AI Article Synopsis

  • MRI acquisition is prone to motion artifacts, which can cause significant scanning issues like blurring and ghosting, often requiring rescans.
  • Recent developments in AI-based reconstruction techniques aim to enhance MRI efficiency but typically assume no patient movement.
  • A new deep learning model was created to detect and quantify motion artifacts in brain MRI, achieving high accuracy rates in distinguishing between motion-corrupted and motion-free scans, and allowing adjustments in reconstruction methods based on detected motion.

Article Abstract

Background: Magnetic Resonance acquisition is a time consuming process, making it susceptible to patient motion during scanning. Even motion in the order of a millimeter can introduce severe blurring and ghosting artifacts, potentially necessitating re-acquisition. Magnetic Resonance Imaging (MRI) can be accelerated by acquiring only a fraction of k-space, combined with advanced reconstruction techniques leveraging coil sensitivity profiles and prior knowledge. Artificial intelligence (AI)-based reconstruction techniques have recently been popularized, but generally assume an ideal setting without intra-scan motion.

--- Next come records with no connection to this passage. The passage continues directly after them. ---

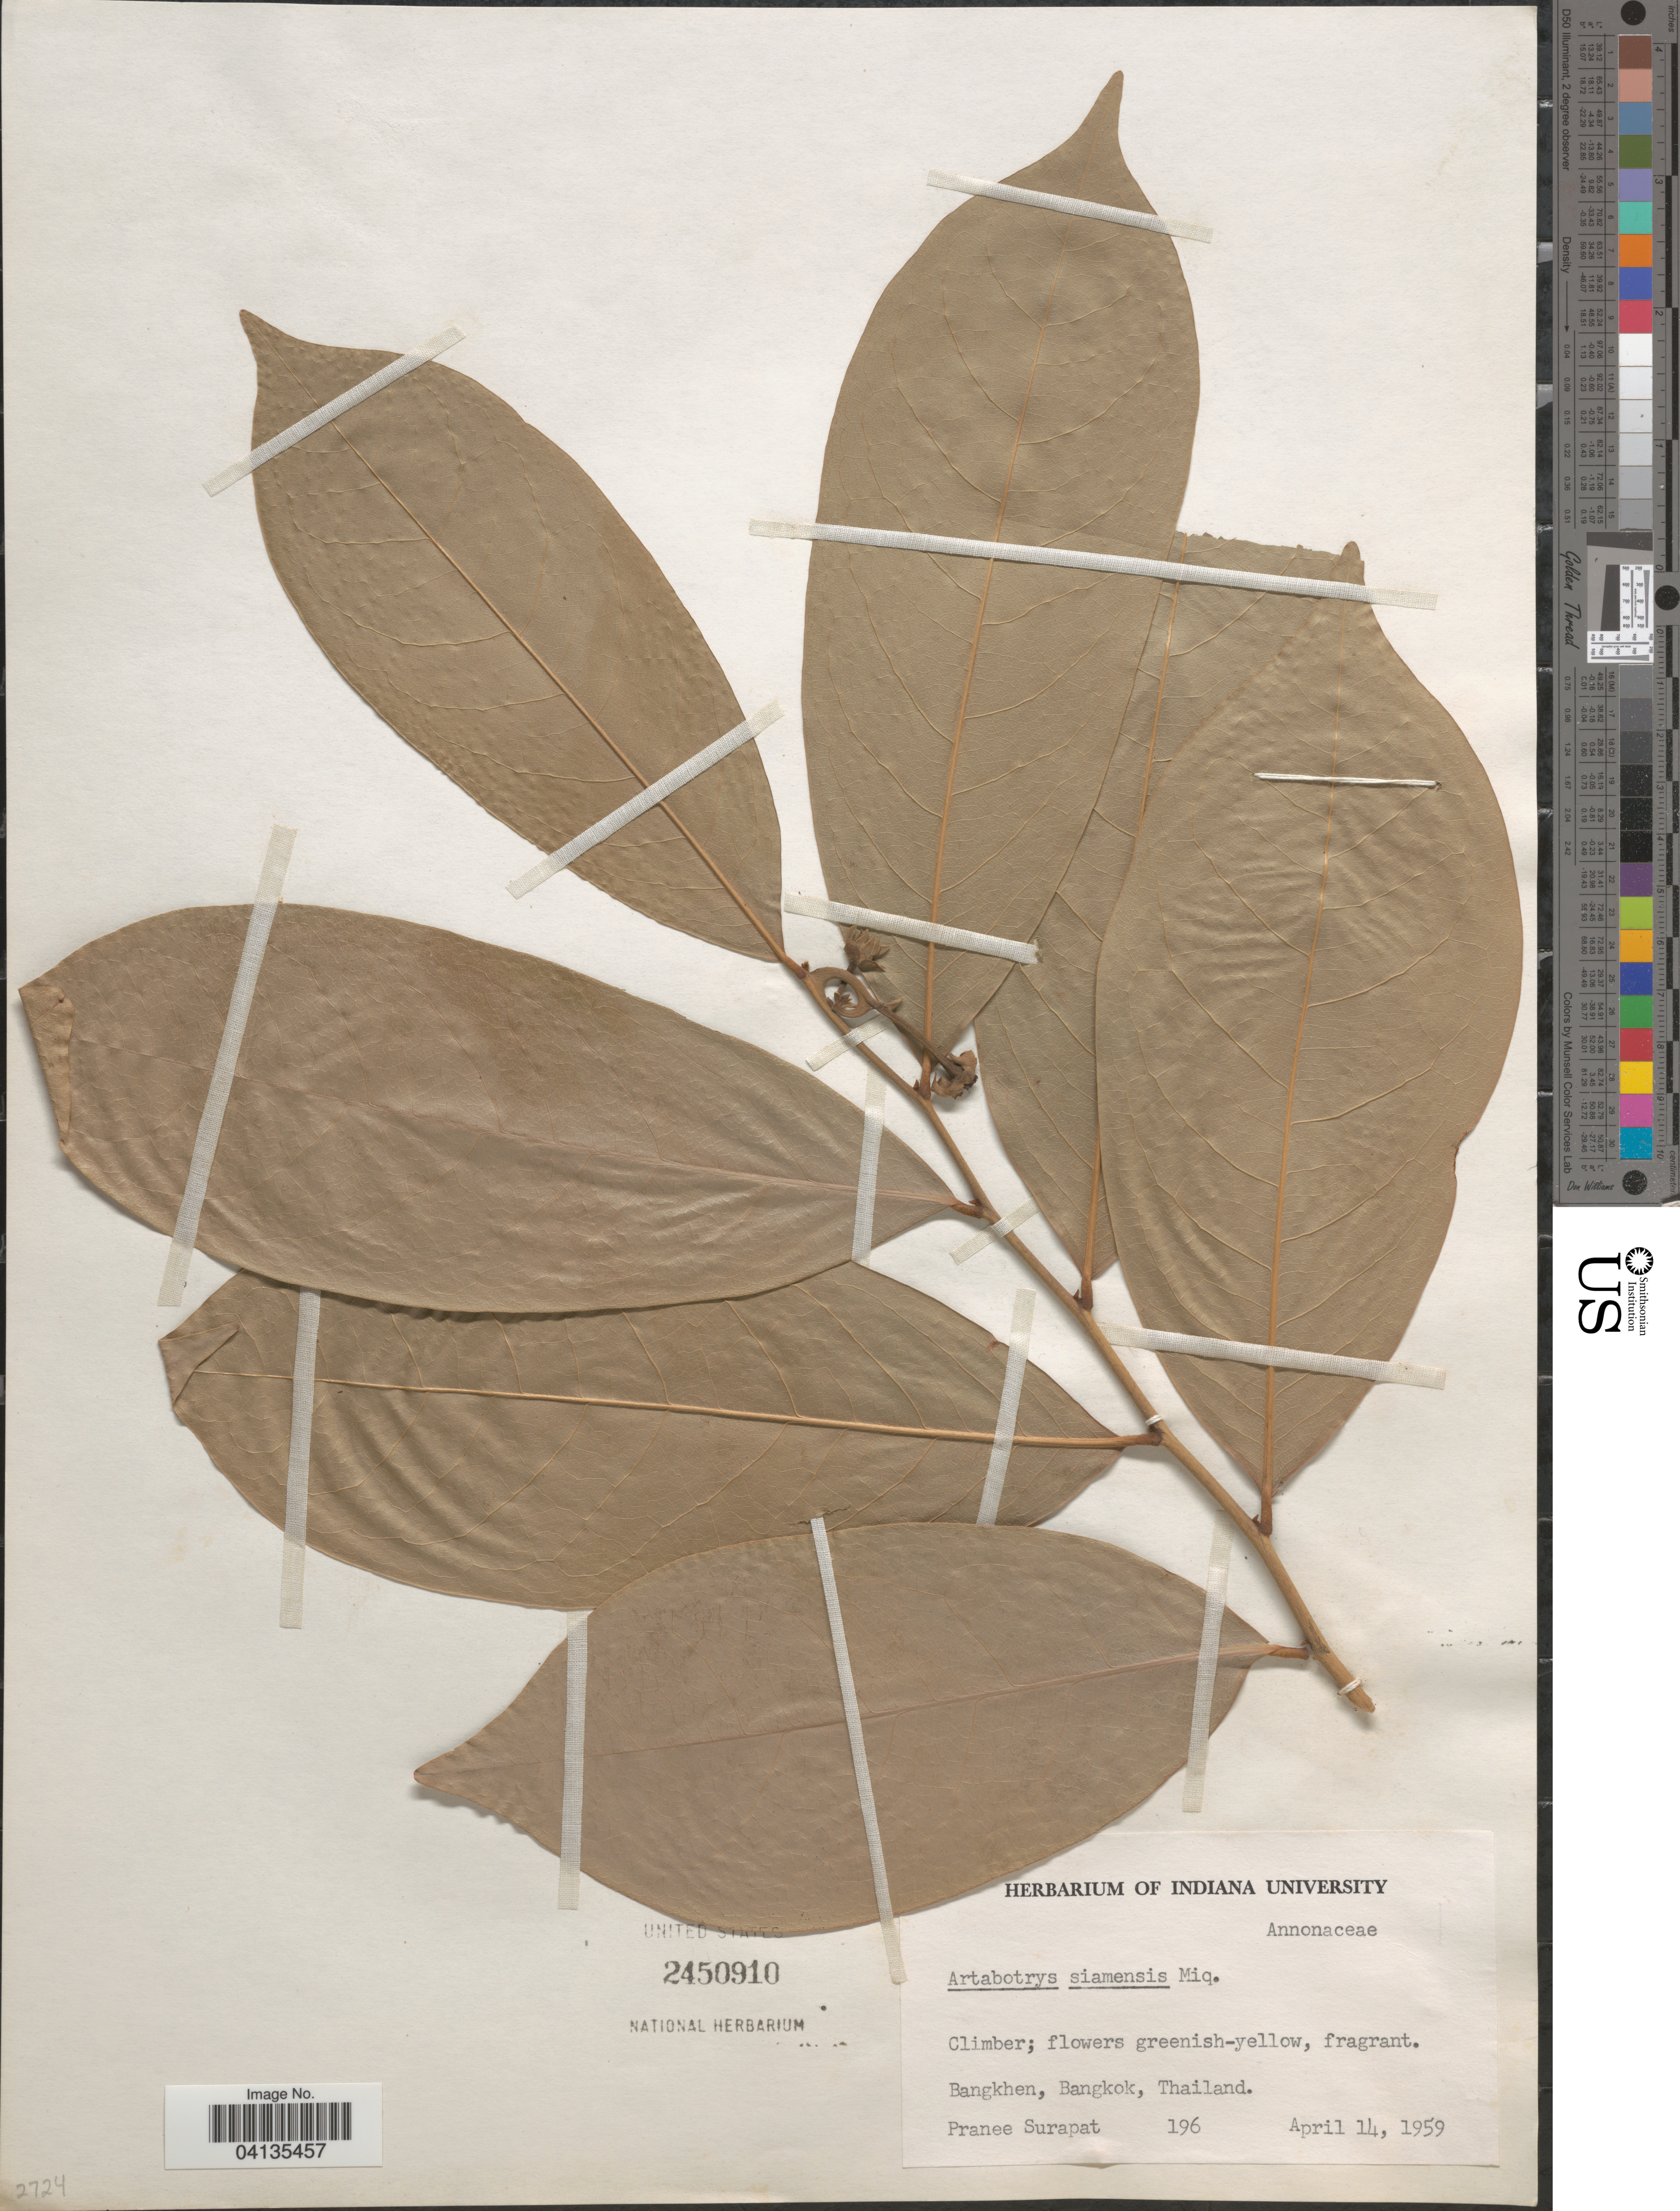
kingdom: Plantae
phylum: Tracheophyta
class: Magnoliopsida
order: Magnoliales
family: Annonaceae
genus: Artabotrys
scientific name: Artabotrys siamensis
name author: Miq.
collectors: P. Surapat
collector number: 196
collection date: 1959-04-14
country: Thailand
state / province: Bangkok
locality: Bangkhen.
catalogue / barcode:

Purpose: To retrospectively detect and quantify the severity of motion artifacts in undersampled MRI data. This may prove valuable as a safety mechanism for AI-based approaches, provide useful information to the reconstruction method, or prompt for re-acquisition while the patient is still in the scanner.

Methods: We developed a deep learning approach that detects and quantifies motion artifacts in undersampled brain MRI. We demonstrate that synthetically motion-corrupted data can be leveraged to train the convolutional neural network (CNN)-based motion artifact estimator, generalizing well to real-world data. Additionally, we leverage the motion artifact estimator by using it as a selector for a motion-robust reconstruction model in case a considerable amount of motion was detected, and a high data consistency model otherwise.

Results: Training and validation were performed on 4387 and 1304 synthetically motion-corrupted images and their uncorrupted counterparts, respectively. Testing was performed on undersampled in vivo motion-corrupted data from 28 volunteers, where our model distinguished head motion from motion-free scans with 91% and 96% accuracy when trained on synthetic and on real data, respectively. It predicted a manually defined quality label ('Good', 'Medium' or 'Bad' quality) correctly in 76% and 85% of the time when trained on synthetic and real data, respectively. When used as a selector it selected the appropriate reconstruction network 93% of the time, achieving near optimal SSIM values.

Conclusions: The proposed method quantified motion artifact severity in undersampled MRI data with high accuracy, enabling real-time motion artifact detection that can help improve the safety and quality of AI-based reconstructions.